TAREFA:
Reescreva as linhas que vão da que contém "45-49, 50-54, 10" até a que contém "Which has a higher value, Grad", incluindo as duas, trocando "pie" por "circle" e mantendo todo o resto igual.

Dados registrados:
----------------------------------------

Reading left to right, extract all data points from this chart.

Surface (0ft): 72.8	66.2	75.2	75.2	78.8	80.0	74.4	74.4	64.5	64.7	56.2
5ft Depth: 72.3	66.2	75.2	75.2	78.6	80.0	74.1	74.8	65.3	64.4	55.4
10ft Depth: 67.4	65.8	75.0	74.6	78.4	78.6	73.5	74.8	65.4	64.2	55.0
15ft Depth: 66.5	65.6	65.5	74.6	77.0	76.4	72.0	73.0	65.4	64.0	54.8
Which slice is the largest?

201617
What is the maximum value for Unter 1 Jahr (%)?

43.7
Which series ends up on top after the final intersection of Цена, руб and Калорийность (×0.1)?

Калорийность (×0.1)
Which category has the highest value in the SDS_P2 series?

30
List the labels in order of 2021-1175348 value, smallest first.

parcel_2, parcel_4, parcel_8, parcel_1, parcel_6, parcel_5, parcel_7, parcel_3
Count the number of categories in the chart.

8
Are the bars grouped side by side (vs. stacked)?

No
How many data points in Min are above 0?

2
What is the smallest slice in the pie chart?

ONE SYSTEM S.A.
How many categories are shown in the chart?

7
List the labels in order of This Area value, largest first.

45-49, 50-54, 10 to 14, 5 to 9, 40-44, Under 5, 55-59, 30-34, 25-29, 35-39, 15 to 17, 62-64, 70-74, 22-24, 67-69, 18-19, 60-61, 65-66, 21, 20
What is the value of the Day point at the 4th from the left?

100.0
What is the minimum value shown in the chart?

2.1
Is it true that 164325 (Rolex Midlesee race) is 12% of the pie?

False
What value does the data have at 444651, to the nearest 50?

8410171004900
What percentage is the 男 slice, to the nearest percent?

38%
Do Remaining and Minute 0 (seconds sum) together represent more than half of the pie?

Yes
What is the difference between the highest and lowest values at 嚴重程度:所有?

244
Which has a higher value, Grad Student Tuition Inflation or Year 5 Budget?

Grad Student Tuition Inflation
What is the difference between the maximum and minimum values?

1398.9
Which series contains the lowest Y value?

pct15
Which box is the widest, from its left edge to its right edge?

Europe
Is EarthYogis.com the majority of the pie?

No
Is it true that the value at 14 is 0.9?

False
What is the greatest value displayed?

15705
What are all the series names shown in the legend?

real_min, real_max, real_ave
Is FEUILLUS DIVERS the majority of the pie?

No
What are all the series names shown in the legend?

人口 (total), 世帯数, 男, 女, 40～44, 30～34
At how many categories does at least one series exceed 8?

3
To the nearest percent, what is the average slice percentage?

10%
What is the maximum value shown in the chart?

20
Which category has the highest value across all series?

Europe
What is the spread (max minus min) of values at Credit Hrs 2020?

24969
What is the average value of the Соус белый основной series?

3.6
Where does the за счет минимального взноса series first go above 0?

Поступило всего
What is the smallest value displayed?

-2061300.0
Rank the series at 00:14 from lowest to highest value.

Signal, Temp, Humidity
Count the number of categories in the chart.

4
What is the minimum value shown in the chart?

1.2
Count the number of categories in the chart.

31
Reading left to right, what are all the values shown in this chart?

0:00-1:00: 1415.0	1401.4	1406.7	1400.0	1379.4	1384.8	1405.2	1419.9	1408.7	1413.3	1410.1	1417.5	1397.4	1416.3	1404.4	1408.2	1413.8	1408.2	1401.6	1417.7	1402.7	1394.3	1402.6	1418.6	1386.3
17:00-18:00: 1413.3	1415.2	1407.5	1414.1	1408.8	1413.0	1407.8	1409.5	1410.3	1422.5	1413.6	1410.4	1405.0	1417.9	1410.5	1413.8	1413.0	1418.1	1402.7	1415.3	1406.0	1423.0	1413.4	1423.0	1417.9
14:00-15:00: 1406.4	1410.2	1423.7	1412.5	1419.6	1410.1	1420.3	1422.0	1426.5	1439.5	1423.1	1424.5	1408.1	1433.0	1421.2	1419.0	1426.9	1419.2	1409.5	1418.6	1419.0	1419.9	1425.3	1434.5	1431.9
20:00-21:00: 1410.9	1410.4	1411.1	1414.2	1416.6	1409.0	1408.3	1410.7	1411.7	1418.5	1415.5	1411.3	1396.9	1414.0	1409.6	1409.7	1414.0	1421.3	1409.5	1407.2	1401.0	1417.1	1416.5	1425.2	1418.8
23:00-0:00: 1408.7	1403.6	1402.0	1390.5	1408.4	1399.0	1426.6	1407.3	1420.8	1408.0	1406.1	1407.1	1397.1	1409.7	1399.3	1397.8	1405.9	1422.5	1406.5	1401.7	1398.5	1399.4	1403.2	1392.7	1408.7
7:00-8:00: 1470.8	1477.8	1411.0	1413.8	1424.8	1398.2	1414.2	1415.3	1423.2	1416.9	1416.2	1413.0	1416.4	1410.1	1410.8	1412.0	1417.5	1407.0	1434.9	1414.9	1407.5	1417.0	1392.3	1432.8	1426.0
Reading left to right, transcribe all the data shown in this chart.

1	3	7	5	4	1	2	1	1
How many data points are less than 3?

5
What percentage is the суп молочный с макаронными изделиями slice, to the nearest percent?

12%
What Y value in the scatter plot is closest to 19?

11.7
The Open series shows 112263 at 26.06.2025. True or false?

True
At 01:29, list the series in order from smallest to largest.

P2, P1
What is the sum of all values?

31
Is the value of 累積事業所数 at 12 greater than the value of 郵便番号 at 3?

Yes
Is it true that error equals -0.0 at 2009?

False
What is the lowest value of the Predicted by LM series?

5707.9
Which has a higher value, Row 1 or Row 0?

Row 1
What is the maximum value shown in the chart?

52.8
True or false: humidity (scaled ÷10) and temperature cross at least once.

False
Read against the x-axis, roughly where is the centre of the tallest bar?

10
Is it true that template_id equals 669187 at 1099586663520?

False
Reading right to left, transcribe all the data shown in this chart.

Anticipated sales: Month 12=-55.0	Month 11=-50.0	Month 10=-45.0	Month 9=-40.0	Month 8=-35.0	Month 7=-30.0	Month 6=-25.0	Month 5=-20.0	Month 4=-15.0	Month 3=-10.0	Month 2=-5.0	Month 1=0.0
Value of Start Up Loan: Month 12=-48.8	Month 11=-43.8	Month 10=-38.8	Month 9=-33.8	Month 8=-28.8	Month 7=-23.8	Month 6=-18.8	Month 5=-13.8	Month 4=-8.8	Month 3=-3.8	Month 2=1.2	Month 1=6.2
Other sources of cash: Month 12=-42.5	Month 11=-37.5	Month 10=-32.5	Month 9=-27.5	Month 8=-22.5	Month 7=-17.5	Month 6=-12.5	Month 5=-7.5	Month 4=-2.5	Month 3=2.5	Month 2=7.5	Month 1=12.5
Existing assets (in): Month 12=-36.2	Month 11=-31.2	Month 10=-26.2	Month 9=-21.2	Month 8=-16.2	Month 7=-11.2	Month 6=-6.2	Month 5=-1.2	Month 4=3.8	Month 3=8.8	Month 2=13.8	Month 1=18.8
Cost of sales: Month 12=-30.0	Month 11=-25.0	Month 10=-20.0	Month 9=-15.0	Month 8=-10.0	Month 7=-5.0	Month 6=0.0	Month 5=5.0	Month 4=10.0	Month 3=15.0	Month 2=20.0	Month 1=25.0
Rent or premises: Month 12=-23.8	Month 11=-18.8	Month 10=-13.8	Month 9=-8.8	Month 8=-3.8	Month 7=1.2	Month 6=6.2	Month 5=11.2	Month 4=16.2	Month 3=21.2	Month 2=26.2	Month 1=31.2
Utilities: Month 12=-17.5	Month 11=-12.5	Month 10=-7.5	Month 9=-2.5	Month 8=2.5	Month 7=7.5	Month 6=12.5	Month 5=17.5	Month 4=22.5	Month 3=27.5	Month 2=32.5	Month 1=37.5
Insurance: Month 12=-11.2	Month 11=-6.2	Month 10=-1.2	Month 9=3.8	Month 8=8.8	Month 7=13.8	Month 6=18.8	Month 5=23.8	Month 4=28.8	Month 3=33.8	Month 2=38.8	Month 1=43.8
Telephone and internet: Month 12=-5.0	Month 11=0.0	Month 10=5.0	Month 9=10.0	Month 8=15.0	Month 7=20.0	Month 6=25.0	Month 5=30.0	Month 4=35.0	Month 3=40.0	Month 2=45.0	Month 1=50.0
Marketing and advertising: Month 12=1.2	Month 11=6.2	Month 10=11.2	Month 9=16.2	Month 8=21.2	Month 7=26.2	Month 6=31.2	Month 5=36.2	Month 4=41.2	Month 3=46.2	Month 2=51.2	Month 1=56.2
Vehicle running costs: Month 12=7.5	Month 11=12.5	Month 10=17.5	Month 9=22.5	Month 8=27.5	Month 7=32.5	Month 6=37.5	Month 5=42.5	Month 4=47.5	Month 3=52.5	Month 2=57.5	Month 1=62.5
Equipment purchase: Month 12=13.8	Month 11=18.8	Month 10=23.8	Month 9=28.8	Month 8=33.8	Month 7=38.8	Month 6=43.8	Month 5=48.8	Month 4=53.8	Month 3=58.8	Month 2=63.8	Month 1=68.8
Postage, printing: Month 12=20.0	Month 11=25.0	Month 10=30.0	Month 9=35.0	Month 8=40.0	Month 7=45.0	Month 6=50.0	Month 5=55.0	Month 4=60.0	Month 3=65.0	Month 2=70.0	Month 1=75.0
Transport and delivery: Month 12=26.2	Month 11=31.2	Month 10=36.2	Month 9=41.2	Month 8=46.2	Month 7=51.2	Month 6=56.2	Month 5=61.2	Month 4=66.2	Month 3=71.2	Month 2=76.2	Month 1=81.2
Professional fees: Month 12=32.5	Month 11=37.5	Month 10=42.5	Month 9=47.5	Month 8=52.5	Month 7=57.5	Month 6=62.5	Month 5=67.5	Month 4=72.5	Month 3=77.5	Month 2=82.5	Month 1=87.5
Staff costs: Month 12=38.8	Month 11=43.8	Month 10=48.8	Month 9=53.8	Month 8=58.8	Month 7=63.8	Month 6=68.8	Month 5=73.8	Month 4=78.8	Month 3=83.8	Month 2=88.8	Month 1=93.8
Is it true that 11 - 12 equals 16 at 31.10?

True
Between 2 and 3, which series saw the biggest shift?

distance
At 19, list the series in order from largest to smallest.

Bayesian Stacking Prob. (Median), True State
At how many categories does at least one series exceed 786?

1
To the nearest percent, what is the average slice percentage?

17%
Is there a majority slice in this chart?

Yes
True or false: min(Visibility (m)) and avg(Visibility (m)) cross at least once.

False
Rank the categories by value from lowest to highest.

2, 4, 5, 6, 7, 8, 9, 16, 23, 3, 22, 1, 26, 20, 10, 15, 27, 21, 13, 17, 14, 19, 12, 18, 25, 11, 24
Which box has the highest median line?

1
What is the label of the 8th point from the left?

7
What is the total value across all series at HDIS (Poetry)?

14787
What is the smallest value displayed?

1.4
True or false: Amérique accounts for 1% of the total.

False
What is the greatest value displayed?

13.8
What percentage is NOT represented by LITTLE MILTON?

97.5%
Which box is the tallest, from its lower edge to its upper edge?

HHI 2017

----------------------------------------

RESOLUÇÃO DA TAREFA:
45-49, 50-54, 10 to 14, 5 to 9, 40-44, Under 5, 55-59, 30-34, 25-29, 35-39, 15 to 17, 62-64, 70-74, 22-24, 67-69, 18-19, 60-61, 65-66, 21, 20
What is the value of the Day point at the 4th from the left?

100.0
What is the minimum value shown in the chart?

2.1
Is it true that 164325 (Rolex Midlesee race) is 12% of the circle?

False
What value does the data have at 444651, to the nearest 50?

8410171004900
What percentage is the 男 slice, to the nearest percent?

38%
Do Remaining and Minute 0 (seconds sum) together represent more than half of the circle?

Yes
What is the difference between the highest and lowest values at 嚴重程度:所有?

244
Which has a higher value, Grad Student Tuition Inflation or Year 5 Budget?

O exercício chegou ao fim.